I judge the work to have required under a month of modelling and CAD construction. Much of that was probably importing the various parts into one model and simply filling in the gaps between them to make one item out of five. The upshot of that was a much cheaper component and not the work of miracles as it might at first appear.
The impression you get looking back is of expediency and a few key engineers making a statement about what Rover should have been rather than turning out a well-balanced, though sporty car. The MG’s V6 was loud and the suspension biased too much towards the track. While Car admired the ZT’s character they didn’t actually think it was good enough, once you looked past the Union Flag waving. In April 2003 the ZT estate came third to the Ford Mondeo and Subaru Forester in a test of sporty family cars.
The MG Rover move was not inspired improvisation but rather a distraction.
What else could Rover have done other than to spray paint the 75’s chrome and cost-cut the bumpers? Well, if they had not been hamstrung by the British press’s ingrained hatred of British styling cues, they could have simply offered 75s with a less harsh version of the MG chassis modifications and engine tunes, a harder, sportier 75 minus the crass add-ons. Stupid? No, it works for BMW with their M-range.
Visually there was nothing much wrong with the 75. It looked like a very high quality car and 15 years later still looks rather out-of-time. The paint is astonishingly glossy, the interiors durable. By underlining MG’s sportiness, MG-Rover was in a sense running away from all that was good about the 75. As BMW’s come in a variety of flavours, so could the 75. From cushy to bracing was all possible within the body shell with only a few badges and colour options needed to effect the distinction.
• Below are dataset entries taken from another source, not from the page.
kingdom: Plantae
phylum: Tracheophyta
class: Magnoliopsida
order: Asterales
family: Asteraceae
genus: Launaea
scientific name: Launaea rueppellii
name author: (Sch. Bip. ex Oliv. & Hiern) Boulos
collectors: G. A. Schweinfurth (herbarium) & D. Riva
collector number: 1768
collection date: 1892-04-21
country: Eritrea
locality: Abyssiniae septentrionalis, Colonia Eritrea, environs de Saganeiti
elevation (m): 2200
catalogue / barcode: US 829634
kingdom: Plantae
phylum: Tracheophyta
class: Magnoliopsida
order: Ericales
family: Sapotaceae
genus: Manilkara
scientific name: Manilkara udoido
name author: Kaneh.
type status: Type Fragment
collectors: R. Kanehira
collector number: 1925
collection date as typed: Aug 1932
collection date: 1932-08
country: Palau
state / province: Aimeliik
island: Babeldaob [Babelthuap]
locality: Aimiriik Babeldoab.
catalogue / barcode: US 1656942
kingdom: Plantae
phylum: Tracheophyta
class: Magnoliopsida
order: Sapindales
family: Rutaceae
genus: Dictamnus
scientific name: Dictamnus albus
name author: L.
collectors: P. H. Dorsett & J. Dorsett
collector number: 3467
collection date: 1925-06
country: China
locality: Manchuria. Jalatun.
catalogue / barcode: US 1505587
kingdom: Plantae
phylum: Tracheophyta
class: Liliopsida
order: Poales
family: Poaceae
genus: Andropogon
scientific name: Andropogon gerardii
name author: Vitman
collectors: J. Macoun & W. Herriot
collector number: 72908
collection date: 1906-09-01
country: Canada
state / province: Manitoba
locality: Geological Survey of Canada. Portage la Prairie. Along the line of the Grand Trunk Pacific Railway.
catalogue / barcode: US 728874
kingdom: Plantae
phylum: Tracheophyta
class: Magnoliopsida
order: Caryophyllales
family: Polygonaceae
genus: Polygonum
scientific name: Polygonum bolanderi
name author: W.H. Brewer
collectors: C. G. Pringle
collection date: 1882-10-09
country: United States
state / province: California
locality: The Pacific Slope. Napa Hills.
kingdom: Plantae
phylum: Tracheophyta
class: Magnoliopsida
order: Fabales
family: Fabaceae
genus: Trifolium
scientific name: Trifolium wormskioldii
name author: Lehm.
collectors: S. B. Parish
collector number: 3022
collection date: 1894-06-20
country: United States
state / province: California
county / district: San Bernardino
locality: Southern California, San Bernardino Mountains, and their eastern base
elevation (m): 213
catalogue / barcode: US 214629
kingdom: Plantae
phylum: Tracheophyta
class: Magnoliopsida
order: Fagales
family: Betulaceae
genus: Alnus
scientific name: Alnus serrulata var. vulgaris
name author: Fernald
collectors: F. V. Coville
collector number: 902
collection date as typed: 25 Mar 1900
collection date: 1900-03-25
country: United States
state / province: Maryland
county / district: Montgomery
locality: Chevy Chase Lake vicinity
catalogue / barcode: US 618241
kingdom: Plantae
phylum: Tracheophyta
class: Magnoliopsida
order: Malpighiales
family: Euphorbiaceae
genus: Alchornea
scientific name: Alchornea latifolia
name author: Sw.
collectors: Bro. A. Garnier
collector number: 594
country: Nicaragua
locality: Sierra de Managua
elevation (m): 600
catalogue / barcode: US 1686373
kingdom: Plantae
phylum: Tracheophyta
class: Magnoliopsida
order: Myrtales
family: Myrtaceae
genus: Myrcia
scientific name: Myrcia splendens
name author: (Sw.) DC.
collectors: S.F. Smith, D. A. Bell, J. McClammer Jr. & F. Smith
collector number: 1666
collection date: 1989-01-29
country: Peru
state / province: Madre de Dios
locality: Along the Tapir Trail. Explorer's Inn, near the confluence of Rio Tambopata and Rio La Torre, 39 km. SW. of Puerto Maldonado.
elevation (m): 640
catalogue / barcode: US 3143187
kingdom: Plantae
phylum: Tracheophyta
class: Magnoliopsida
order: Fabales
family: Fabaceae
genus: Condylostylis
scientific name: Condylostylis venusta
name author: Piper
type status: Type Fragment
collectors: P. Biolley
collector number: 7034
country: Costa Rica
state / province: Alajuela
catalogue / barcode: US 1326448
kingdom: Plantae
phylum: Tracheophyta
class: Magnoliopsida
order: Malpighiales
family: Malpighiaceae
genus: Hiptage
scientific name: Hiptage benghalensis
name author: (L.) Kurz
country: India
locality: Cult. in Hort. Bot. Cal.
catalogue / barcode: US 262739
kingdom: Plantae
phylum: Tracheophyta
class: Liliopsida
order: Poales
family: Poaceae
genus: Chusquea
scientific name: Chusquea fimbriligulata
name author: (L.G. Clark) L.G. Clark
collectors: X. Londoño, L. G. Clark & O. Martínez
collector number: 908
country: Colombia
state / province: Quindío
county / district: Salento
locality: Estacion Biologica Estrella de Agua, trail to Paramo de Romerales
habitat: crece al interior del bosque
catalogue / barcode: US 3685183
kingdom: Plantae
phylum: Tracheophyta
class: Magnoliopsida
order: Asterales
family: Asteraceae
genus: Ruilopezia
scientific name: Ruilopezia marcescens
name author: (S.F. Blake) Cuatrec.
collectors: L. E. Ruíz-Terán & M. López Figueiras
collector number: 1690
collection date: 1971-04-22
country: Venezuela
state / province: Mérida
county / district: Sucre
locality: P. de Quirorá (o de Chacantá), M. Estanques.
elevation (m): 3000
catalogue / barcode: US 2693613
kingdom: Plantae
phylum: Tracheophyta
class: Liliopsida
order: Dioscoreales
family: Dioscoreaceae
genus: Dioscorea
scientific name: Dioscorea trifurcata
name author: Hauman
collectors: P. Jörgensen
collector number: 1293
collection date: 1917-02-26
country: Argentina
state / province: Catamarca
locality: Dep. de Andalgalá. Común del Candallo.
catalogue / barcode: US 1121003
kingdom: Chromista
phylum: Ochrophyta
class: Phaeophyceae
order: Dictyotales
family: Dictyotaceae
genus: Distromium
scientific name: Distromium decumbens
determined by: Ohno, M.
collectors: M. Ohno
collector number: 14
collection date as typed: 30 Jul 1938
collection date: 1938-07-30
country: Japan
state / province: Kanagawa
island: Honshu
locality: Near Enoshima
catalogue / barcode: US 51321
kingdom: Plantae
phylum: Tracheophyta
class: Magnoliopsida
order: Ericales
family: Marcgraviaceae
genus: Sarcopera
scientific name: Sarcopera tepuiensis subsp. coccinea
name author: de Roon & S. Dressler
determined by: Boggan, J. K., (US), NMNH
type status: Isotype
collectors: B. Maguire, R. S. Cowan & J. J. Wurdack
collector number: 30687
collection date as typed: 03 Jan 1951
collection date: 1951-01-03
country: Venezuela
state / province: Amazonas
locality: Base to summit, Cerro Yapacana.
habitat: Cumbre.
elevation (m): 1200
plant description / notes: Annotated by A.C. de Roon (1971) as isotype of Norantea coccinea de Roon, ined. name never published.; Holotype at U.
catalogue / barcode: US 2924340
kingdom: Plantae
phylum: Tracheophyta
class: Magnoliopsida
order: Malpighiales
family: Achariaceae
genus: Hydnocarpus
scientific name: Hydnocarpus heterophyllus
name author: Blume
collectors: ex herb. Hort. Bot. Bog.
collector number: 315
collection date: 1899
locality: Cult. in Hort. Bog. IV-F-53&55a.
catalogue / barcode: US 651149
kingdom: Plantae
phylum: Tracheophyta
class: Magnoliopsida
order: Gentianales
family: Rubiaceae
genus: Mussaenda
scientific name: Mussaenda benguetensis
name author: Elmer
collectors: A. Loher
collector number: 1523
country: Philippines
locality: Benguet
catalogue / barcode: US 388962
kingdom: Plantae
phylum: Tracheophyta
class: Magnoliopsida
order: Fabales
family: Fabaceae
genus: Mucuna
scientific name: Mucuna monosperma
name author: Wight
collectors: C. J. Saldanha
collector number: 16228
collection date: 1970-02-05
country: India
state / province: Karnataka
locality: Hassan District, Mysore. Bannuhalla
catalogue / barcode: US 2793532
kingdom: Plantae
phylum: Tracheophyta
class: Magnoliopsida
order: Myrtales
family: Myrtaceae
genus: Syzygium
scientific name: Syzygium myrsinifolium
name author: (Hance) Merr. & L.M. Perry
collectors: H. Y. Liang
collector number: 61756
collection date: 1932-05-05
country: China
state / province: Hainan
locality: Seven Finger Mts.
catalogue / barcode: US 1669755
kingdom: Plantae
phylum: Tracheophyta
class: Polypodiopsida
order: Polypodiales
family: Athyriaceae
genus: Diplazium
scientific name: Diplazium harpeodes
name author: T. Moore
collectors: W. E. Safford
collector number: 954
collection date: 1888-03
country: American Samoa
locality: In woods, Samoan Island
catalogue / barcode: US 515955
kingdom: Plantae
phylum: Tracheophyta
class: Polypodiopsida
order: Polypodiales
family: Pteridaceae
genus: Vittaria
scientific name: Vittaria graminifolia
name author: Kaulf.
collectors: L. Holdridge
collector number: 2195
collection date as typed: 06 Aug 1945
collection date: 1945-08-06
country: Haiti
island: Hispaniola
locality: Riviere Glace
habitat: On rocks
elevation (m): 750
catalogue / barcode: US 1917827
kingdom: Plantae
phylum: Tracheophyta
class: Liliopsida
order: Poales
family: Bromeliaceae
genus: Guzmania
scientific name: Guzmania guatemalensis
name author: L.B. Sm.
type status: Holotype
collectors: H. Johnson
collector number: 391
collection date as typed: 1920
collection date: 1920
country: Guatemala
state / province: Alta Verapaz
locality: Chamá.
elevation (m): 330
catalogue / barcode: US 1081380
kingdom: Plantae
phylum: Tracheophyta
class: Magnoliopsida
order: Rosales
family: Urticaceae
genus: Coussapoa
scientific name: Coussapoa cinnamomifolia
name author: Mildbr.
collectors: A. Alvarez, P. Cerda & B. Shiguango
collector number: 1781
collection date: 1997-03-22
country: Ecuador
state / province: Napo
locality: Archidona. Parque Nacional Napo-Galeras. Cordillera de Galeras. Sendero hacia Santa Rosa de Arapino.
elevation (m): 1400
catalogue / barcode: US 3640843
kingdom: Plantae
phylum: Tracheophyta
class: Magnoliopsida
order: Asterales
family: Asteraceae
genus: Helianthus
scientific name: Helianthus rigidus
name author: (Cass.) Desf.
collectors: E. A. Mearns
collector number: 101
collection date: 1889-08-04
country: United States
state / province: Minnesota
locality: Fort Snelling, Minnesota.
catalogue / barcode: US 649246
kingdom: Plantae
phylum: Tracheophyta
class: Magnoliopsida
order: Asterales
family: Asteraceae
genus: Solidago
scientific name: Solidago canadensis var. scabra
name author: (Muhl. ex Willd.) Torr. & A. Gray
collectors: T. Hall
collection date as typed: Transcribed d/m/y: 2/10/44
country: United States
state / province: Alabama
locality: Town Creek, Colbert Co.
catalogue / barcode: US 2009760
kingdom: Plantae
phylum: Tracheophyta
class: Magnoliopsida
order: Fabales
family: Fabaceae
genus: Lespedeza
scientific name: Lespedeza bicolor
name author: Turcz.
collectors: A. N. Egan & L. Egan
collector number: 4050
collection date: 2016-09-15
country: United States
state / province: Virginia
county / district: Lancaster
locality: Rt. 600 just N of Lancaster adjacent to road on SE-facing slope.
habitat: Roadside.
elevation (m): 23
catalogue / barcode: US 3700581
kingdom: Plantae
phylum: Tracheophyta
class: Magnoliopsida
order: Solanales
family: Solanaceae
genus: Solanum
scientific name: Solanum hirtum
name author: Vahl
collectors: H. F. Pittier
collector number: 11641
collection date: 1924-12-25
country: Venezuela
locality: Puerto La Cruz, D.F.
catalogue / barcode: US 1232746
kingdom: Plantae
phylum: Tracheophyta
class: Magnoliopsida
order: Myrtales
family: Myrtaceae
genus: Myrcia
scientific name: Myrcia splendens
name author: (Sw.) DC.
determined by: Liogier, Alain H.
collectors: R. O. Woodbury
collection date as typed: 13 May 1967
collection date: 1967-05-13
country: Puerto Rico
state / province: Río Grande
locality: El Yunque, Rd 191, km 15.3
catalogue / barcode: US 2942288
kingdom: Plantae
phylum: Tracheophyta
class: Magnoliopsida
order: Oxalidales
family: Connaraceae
I will turn to the final paragraph of the September 2001 article by Paul Horrell (in Car). It pitted the MG ZT-190 against the BMW 320 SE (with a 2.2 litre straight six). It’s worth reading for its delicious irony: “Something rather odd happens when you line up these cars behind some well-worn national stereotypes. The Savile Row, buttoned-down one with the slightly aloof English reserve? That would be….the BMW, actually.” The mullet-wearing, stein-hoisting extrovert one with the occasionally over-literal sense of humour? More like the MG. The BMW is slightly the better car, as it should be, given the price, but the MG’s character is more immediately engaging, open and warm, and so it makes the BMW feel stand offish.” And now the funny part: “Tough times, then, for the 3-series. Just as the Jaguar X-type begins to gnaw away at the top end Threes, here’s the MG to have a pop at the lower ones. The British motor industry has mounted a two-pronged attack at one of the world’s most iconic cars and blimey, this time you had better take it seriously.”
It would have worked, perhaps, if the British motoring press had been more willing to look at the X-type and 75’s competences rather than focus on the styling. In the end that’s a matter for the public to decide on but too many swallowed the party line that the Rover was too trad and the Jaguar too Mondeo-in-drag.
The underlying discussion is really perhaps about why the British are so uncomfortable with what they do best. When served up at £150,000 in the form of a Bentley Continental or Rolls Royce Silver Seraph the consensus is that Britishness is a wonderful thing. At £22,000 it’s anathema and too redolent of semi-detached houses and Wilton swirly carpets. Which is it?